[Hardware design source data]
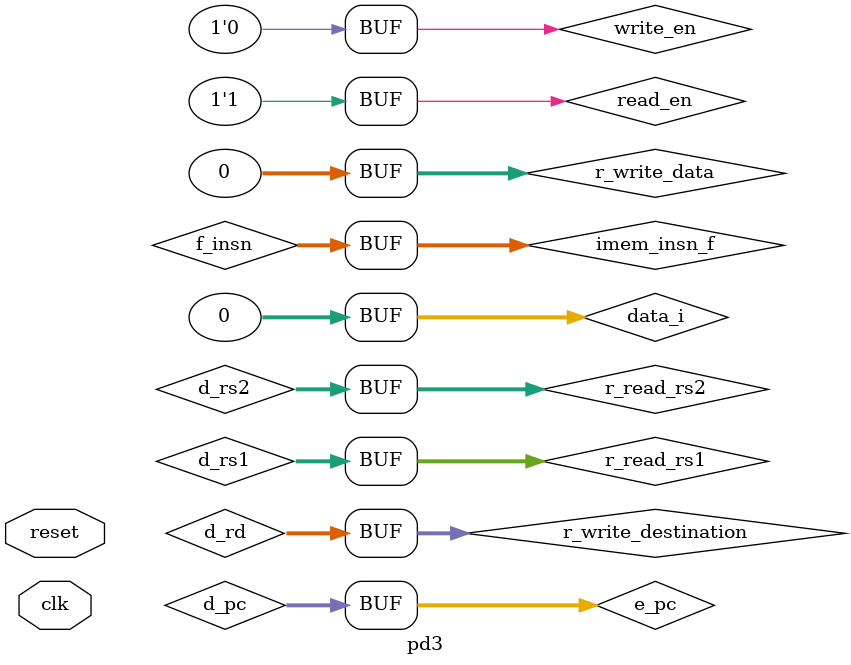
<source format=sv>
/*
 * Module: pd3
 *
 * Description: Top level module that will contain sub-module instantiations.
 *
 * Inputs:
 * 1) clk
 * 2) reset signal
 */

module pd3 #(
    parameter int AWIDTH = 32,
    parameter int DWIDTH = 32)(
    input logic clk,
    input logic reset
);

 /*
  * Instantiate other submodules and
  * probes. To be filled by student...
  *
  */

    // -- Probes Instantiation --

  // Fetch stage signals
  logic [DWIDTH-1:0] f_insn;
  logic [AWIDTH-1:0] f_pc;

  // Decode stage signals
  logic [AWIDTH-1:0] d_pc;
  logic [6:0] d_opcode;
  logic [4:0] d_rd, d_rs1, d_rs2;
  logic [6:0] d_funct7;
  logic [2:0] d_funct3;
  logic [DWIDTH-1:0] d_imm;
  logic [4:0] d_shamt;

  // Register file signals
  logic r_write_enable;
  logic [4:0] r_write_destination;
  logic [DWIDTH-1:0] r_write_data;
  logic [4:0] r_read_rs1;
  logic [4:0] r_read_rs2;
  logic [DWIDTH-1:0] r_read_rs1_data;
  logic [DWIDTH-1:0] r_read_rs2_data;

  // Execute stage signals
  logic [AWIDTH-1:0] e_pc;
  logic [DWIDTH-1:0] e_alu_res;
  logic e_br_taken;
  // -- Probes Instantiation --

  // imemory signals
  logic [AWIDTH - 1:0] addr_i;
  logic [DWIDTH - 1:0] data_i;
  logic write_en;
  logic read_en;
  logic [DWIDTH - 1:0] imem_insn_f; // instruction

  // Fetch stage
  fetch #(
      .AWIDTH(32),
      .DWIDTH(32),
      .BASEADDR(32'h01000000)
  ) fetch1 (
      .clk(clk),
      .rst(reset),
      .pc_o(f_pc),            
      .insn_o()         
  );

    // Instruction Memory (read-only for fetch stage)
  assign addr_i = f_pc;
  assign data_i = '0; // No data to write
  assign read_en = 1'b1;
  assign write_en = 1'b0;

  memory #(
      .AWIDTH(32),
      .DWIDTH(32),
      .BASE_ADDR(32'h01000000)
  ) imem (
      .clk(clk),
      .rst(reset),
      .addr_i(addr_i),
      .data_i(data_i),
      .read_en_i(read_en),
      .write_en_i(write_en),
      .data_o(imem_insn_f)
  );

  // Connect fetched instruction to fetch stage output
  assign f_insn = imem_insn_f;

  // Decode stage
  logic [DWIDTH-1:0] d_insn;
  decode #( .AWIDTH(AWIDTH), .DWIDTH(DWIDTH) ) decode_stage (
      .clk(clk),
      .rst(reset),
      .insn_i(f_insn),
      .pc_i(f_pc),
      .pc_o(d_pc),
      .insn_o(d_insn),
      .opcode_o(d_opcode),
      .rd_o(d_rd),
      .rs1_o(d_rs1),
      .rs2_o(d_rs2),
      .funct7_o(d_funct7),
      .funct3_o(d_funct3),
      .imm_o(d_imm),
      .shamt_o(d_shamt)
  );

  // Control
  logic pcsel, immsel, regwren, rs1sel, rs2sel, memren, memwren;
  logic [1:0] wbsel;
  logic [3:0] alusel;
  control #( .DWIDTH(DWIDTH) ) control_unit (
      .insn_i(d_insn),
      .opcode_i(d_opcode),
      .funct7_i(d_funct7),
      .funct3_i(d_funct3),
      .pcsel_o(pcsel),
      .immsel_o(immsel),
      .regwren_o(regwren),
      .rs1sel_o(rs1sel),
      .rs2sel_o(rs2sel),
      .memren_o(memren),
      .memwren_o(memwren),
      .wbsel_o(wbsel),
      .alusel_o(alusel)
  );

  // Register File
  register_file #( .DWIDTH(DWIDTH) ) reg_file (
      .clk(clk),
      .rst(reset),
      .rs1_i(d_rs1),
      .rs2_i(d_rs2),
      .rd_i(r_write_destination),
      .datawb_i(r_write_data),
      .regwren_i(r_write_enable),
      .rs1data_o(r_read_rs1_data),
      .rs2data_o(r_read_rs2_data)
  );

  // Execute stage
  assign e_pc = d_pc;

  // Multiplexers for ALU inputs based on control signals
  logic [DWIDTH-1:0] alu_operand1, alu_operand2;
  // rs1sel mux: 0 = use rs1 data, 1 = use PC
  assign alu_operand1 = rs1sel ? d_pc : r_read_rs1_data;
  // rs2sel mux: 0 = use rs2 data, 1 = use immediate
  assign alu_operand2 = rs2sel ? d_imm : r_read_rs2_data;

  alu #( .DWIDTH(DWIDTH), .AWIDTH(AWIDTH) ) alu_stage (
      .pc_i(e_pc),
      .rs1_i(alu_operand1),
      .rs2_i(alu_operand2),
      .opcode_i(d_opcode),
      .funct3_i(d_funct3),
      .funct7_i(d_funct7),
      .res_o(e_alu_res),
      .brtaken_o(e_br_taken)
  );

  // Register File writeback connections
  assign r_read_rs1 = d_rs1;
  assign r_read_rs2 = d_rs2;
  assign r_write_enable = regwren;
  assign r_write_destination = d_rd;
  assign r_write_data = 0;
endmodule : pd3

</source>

...

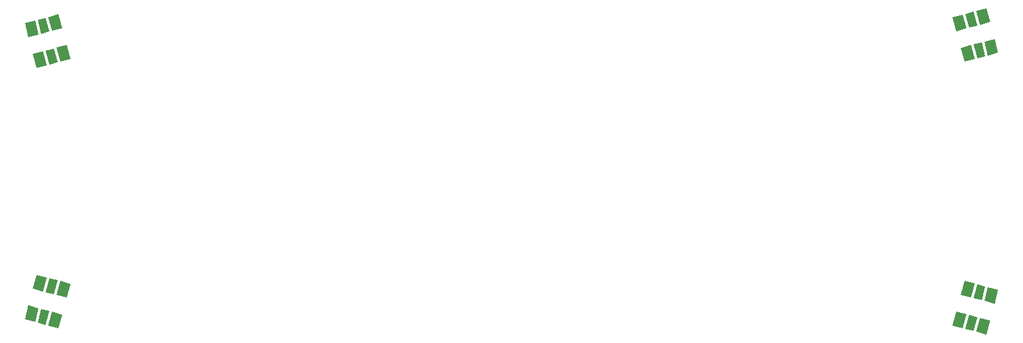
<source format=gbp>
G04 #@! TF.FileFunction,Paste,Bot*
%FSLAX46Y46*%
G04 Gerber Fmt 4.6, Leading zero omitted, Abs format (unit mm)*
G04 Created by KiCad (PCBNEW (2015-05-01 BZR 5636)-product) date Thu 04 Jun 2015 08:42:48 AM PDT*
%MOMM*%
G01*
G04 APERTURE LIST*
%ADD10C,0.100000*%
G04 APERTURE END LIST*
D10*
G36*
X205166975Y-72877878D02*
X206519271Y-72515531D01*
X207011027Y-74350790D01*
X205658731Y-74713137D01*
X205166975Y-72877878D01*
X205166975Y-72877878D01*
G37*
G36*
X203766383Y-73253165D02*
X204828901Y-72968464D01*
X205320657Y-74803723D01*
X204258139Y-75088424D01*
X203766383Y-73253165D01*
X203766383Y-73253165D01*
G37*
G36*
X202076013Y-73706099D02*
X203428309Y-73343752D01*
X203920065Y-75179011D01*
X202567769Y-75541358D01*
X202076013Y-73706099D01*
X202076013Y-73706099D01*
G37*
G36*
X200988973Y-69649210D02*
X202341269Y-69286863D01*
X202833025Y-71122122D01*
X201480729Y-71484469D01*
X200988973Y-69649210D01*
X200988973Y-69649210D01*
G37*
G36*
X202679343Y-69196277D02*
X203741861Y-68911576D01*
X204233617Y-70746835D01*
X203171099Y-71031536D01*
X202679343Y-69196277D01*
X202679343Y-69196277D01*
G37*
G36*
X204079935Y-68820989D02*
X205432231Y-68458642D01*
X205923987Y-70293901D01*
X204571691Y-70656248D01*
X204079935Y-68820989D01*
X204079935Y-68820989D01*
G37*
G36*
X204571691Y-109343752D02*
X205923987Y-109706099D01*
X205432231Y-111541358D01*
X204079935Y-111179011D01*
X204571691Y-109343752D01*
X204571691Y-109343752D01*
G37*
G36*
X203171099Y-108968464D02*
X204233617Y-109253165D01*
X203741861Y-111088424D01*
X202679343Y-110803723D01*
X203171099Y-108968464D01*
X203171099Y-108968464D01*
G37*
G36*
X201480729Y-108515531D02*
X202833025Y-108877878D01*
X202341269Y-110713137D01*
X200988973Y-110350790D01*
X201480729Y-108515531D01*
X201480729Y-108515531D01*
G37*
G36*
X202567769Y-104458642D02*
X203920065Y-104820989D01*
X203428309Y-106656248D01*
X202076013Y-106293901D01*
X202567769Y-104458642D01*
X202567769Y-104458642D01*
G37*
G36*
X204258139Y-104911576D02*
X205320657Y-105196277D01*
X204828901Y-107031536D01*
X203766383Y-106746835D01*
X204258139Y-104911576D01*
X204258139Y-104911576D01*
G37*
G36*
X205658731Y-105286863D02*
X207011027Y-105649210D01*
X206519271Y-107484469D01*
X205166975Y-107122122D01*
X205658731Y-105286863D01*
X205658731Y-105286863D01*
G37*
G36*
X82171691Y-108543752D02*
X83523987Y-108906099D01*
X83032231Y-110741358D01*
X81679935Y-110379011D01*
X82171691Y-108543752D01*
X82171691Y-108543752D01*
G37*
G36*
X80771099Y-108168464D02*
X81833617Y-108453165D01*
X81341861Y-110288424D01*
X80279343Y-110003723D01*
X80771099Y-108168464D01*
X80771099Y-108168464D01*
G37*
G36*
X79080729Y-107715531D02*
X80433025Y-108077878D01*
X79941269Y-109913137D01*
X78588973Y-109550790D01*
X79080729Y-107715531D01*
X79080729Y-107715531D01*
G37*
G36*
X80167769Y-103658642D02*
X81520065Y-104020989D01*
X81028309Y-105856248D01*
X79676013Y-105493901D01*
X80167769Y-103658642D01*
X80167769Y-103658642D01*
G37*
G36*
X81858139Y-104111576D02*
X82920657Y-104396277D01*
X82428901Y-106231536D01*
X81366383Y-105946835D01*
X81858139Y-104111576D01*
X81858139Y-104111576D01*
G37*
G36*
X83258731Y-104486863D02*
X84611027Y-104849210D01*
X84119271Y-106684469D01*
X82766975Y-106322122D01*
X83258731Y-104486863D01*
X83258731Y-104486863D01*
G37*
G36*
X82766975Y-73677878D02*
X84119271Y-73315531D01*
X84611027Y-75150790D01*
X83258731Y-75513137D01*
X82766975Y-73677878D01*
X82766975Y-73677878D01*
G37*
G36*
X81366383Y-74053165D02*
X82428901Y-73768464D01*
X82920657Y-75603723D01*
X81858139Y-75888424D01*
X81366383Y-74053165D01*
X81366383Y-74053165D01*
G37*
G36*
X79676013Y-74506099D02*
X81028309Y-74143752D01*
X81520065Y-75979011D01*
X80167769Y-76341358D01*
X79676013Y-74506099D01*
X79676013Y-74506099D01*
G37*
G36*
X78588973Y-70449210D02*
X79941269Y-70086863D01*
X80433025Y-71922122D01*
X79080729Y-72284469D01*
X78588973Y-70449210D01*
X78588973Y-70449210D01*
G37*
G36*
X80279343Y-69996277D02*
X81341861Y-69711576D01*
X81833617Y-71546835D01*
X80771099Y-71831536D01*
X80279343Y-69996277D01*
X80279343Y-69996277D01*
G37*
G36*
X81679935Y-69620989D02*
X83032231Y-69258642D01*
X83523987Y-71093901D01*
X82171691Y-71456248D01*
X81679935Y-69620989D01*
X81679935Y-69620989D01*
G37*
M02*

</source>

--

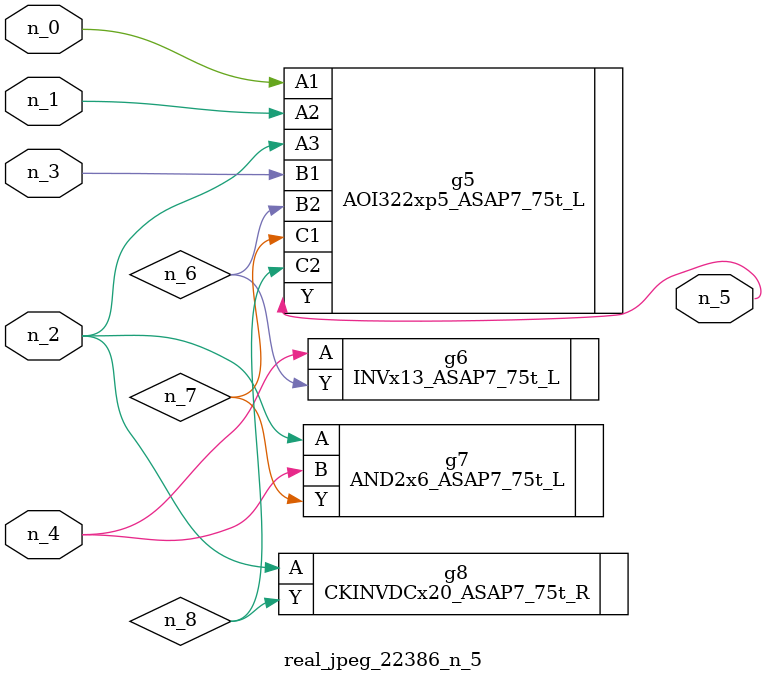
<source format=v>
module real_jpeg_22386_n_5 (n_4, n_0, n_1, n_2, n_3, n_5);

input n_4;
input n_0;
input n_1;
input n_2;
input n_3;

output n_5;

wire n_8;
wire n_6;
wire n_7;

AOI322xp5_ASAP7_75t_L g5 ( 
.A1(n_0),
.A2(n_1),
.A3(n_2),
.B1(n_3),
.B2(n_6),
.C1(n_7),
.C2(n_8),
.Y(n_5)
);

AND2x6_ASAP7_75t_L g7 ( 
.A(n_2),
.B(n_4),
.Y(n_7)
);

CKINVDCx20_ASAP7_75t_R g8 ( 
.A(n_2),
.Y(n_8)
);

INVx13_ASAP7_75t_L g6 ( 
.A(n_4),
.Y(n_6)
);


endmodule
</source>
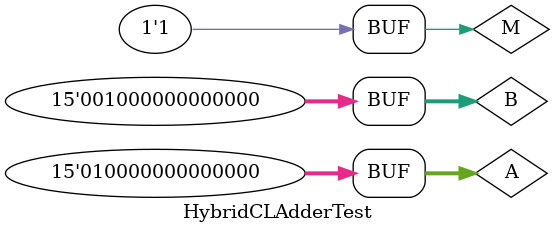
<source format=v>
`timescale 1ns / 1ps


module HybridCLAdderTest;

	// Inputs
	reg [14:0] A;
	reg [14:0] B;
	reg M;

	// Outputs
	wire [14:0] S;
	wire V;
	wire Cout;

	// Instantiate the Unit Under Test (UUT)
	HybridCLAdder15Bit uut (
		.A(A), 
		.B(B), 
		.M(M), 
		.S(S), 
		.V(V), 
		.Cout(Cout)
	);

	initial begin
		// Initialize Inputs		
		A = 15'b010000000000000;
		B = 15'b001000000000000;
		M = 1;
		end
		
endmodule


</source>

> EXERCISE BRIEF
If a line of the records includes the string "LIST", copy it out.

> ANSWER SECTION
G04 APERTURE LIST*
G04 APERTURE END LIST*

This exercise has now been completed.